At least one 1975 study published in the Journal of the American Osteopathic Association indicates that “post-partum depression is a rarity in patients receiving…manipulative [adjustment] therapy.” And the first-hand reports from the new mothers seem to reflect this same finding—many cite regular post-delivery chiropractic care as being as important to their overall mental health as it was to their physical health during the pregnancy itself. Intuitively, you can easily understand why this would be the case. Not only is the new mother’s body trying to return to some semblance of “normalcy” after nine months of pregnancy and the stress of delivery, it’s doing so during a period when they are “new mothers.” They aren’t getting enough sleep, they are so busy taking care of their new babies that they often don’t have the time to eat properly themselves or get enough exercise, and their hormones are still going crazy.

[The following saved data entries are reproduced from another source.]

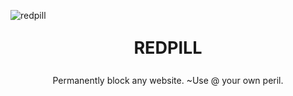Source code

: ![redpill](https://novo.ws/redpill.png)

<p style="text-align:center;font-size:27px;font-weight:bold"> REDPILL </p>
<p style="text-align:center"> Permanently block any website. ~Use @ your own peril. </p>
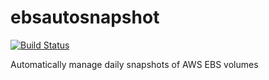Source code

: ebsautosnapshot
===============

[![Build Status](https://travis-ci.org/JaredHatfield/ebsautosnapshot.png?branch=master)](https://travis-ci.org/JaredHatfield/ebsautosnapshot)

Automatically manage daily snapshots of AWS EBS volumes
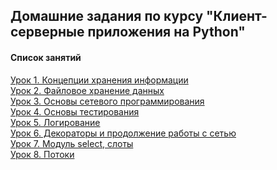 ## Домашние задания по курсу "Клиент-серверные приложения на Python"
#### Список занятий

[Урок 1. Концепции хранения информации](https://github.com/Dr0nx/csap/tree/lesson_1/lesson_1/) <br>
[Урок 2. Файловое хранение данных](https://github.com/Dr0nx/csap/tree/lesson_2/lesson_2/) <br>
[Урок 3. Основы сетевого программирования](https://github.com/Dr0nx/csap/tree/lesson_3/lesson_3/) <br>
[Урок 4. Основы тестирования](https://github.com/Dr0nx/csap/tree/lesson_4/lesson_4/) <br>
[Урок 5. Логирование](https://github.com/Dr0nx/csap/tree/lesson_5/lesson_5/) <br>
[Урок 6. Декораторы и продолжение работы с сетью](https://github.com/Dr0nx/csap/tree/lesson_6/lesson_6/) <br>
[Урок 7. Модуль select, слоты](https://github.com/Dr0nx/csap/tree/lesson_7/lesson_7/) <br>
[Урок 8. Потоки](https://github.com/Dr0nx/csap/tree/lesson_8/lesson_8/) <br>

Doctors of chiropractic can offer a great deal of support during this critical period, ranging from “hands on” adjustments, relaxation therapies, and massage treatments to nutritional, exercise, and lifestyle advice that help new mothers’ bodies grow stronger. And, of course, chiropractic does this the same way it addresses other problems – in a holistic manner, without drugs and without surgery, aiming at helping the body heal itself.

From a biomechanical point of view, your “post-partum” period lasts for a full year after giving birth. It takes that long for the hormone relaxin– so essential in facilitating the bone and connective tissue changes necessary to give birth – to leave the body. During this time, the hormone continues to affect your ligaments, spine, and pelvis. It can produce pain and feelings of instability that make it difficult to stand and walk normally. These physical changes are magnified emotionally, as your hormone levels change and you deal with the pressures of being a new parent.

So even if you didn’t take advantage of chiropractic care during your pregnancy, consider using it during this period after the baby has been born. It can help in many ways, and anything that helps to re-establish your normal sense of health and well-being is good for your baby, too.